Le texte mentionne aussi une cinquantaine de fois la « finance ». Mais sans lui donner la moindre consistance, sans fixer de montant à débourser, ni désigner les objectifs de ces éventuels financements. Pas de liste, non plus, des financeurs. L’agriculture et l’agro-alimentaire ne sont pas mieux traités : une seule citation pour le secteur qui contribue à 20 % des émissions mondiales de gaz à effet de serre.
Un texte qui fait la quasi-unanimité contre lui
C’est peu de dire que le texte fait, pour le moment, quasiment l’unanimité contre lui. Le commentaire le plus cruel a été délivré par Alok Sharma, le président de la COP26 à Glasgow, voici deux ans : « Il est difficile de voir en quoi ce texte contribue à réduire rapidement et sérieusement les émissions d’ici à 2030 pour espérer atteindre l’objectif de 1,5 °C ».
Pour Agnès Pannier-Runacher (ministre française de la Transition énergétique), Teresa Ribera (son alter ego espagnole) ou Wopke Hoekstra (commissaire européen au Climat), « le texte est inacceptable en l’état ». Côté étasunien, on est moins virulent : « La formulation du texte doit être substantiellement renforcée », indique un communiqué du département d’État.

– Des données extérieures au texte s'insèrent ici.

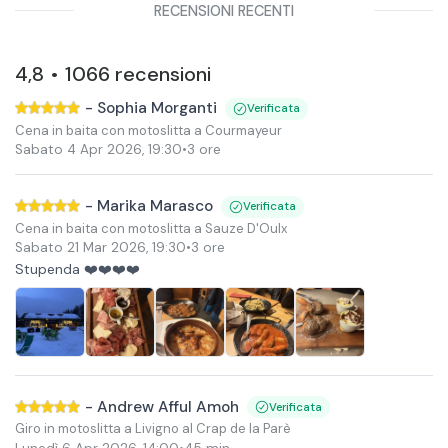
RECENSIONI RECENTI
4,8
1066
recensioni
•
-
Sophia Morganti
Verificata
Cena in baita con motoslitta a Courmayeur
Sabato 4 Apr 2026
,
19:30
•
3 ore
-
Marika Marasco
Verificata
Cena in baita con motoslitta a Sauze D'Oulx
Sabato 21 Mar 2026
,
19:30
•
3 ore
Stupenda ❤️❤️❤️❤️
-
Andrew Afful Amoh
Verificata
Giro in motoslitta a Livigno al Crap de la Parè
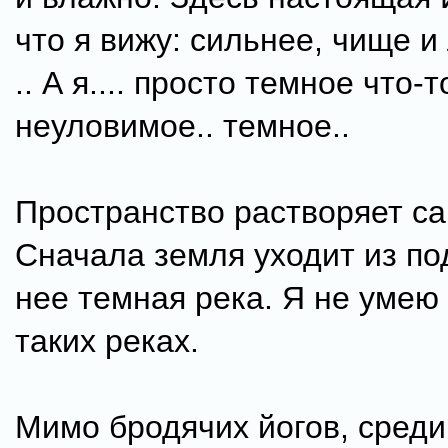
что я вижу: сильнее, чище 
.. А я.... просто темное что-то
неуловимое.. темное..
Пространство растворяет са
Сначала земля уходит из под
нее темная река. Я не умею
таких реках.
Мимо бродячих йогов, среди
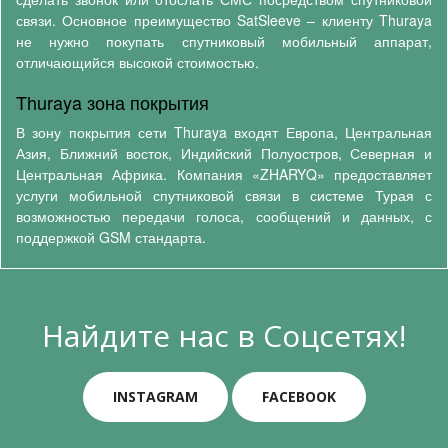
связи. Основное преимущество SatSleeve – клиенту Thuraya
не нужно покупать спутниковый мобильный аппарат,
отличающийся высокой стоимостью.
Thuraya зона покрытия
В зону покрытия сети Thuraya входят Европа, Центральная
Азия, Ближний восток, Индийский Полуостров, Северная и
Центральная Африка. Компания «ZHARYQ» предоставляет
услуги мобильной спутниковой связи в системе Турая с
возможностью передачи голоса, сообщений и данных, с
поддержкой GSM стандарта.
Найдите нас в Соцсетях!
INSTAGRAM
FACEBOOK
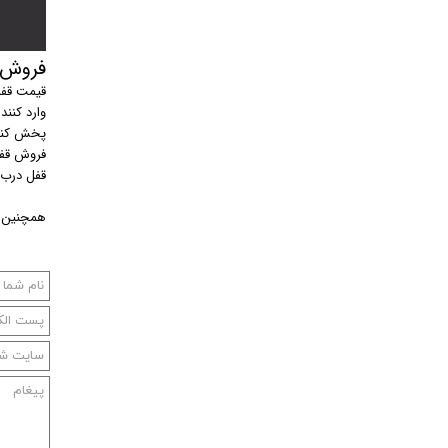
فروش قف
قیمت قفل د
وارد کننده
پخش کننده
فروش قفل درب ا
قفل درب اتوماتیک نابکو NABCO برای ا
همچنین ب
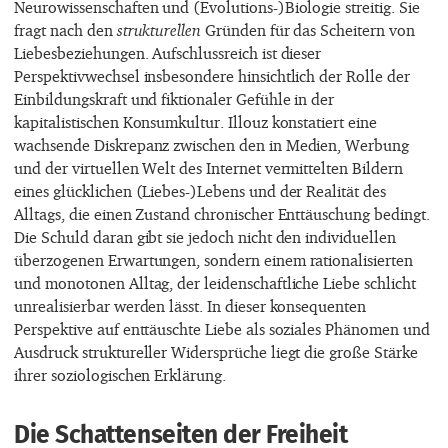
Neurowissenschaften und (Evolutions-)Biologie streitig. Sie
fragt nach den
strukturellen
Gründen für das Scheitern von
Liebesbeziehungen. Aufschlussreich ist dieser
Perspektivwechsel insbesondere hinsichtlich der Rolle der
Einbildungskraft und fiktionaler Gefühle in der
kapitalistischen Konsumkultur. Illouz konstatiert eine
wachsende Diskrepanz zwischen den in Medien, Werbung
und der virtuellen Welt des Internet vermittelten Bildern
eines glücklichen (Liebes-)Lebens und der Realität des
Alltags, die einen Zustand chronischer Enttäuschung bedingt.
Die Schuld daran gibt sie jedoch nicht den individuellen
überzogenen Erwartungen, sondern einem rationalisierten
und monotonen Alltag, der leidenschaftliche Liebe schlicht
unrealisierbar werden lässt. In dieser konsequenten
Perspektive auf enttäuschte Liebe als soziales Phänomen und
Ausdruck struktureller Widersprüche liegt die große Stärke
ihrer soziologischen Erklärung.
Die Schattenseiten der Freiheit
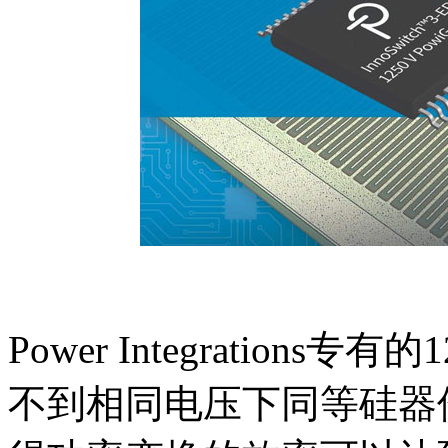
Power Integrations
不到相同电压下同等硅器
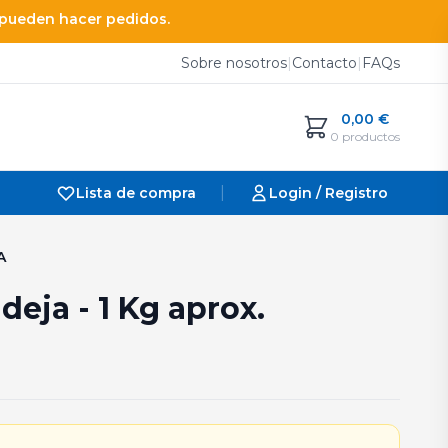
e pueden hacer pedidos.
Sobre nosotros
|
Contacto
|
FAQs
0,00
€
0 productos
|
Lista de compra
Login / Registro
A
deja - 1 Kg aprox.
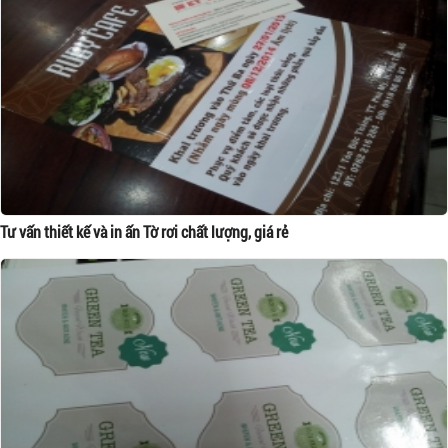
Tư vấn thiết kế và in ấn Tờ rơi chất lượng, giá rẻ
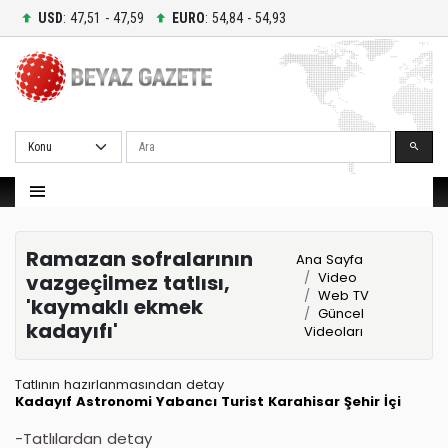
USD
: 47,51 - 47,59
EURO
: 54,84 - 54,93
Ara
Ramazan sofralarının
Ana Sayfa
Video
vazgeçilmez tatlısı,
Web TV
'kaymaklı ekmek
Güncel
kadayıfı'
Videoları
Tatlının hazırlanmasından detay
Kadayıf
Astronomi
Yabancı Turist
Karahisar
Şehir İçi
-Tatlılardan detay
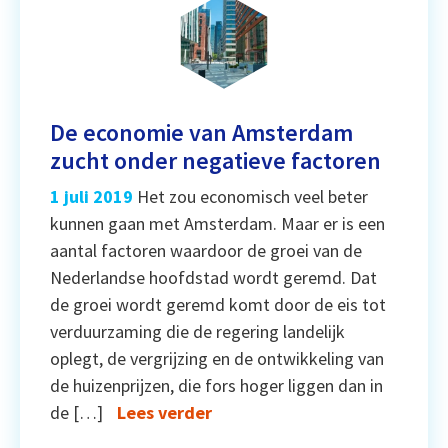
De economie van Amsterdam
zucht onder negatieve factoren
1 juli 2019
Het zou economisch veel beter
kunnen gaan met Amsterdam. Maar er is een
aantal factoren waardoor de groei van de
Nederlandse hoofdstad wordt geremd. Dat
de groei wordt geremd komt door de eis tot
verduurzaming die de regering landelijk
oplegt, de vergrijzing en de ontwikkeling van
de huizenprijzen, die fors hoger liggen dan in
de […]
Lees verder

« Nous ne sommes pas venus ici pour signer notre arrêt de mort »
S’exprimant au nom de l’Aosis (Association des États insulaires), Toeolesulusulu Cedric Schuster, ministre des ressources naturelles des Samoa, estime que les États menacés par la montée du niveau de la mer « n’ont pas été entendus ». « Nous ne sommes pas venus ici pour signer notre arrêt de mort », complète John Silk, ministre des îles Marshall.
La journée du mardi 12 décembre — en principe dernier jour de la COP — va être d’une intense et trépidante négociation. « Nous avons un texte et nous devons nous accorder sur ce texte. Le temps de la discussion arrive à sa fin », indique Sultan Al-Jaber.
Les discussions ont repris en séance plénière de la COP. Chaque délégué national devra commenter le projet de décision. Une seule voie manquante signerait la fin du texte. Et l’échec de la COP28.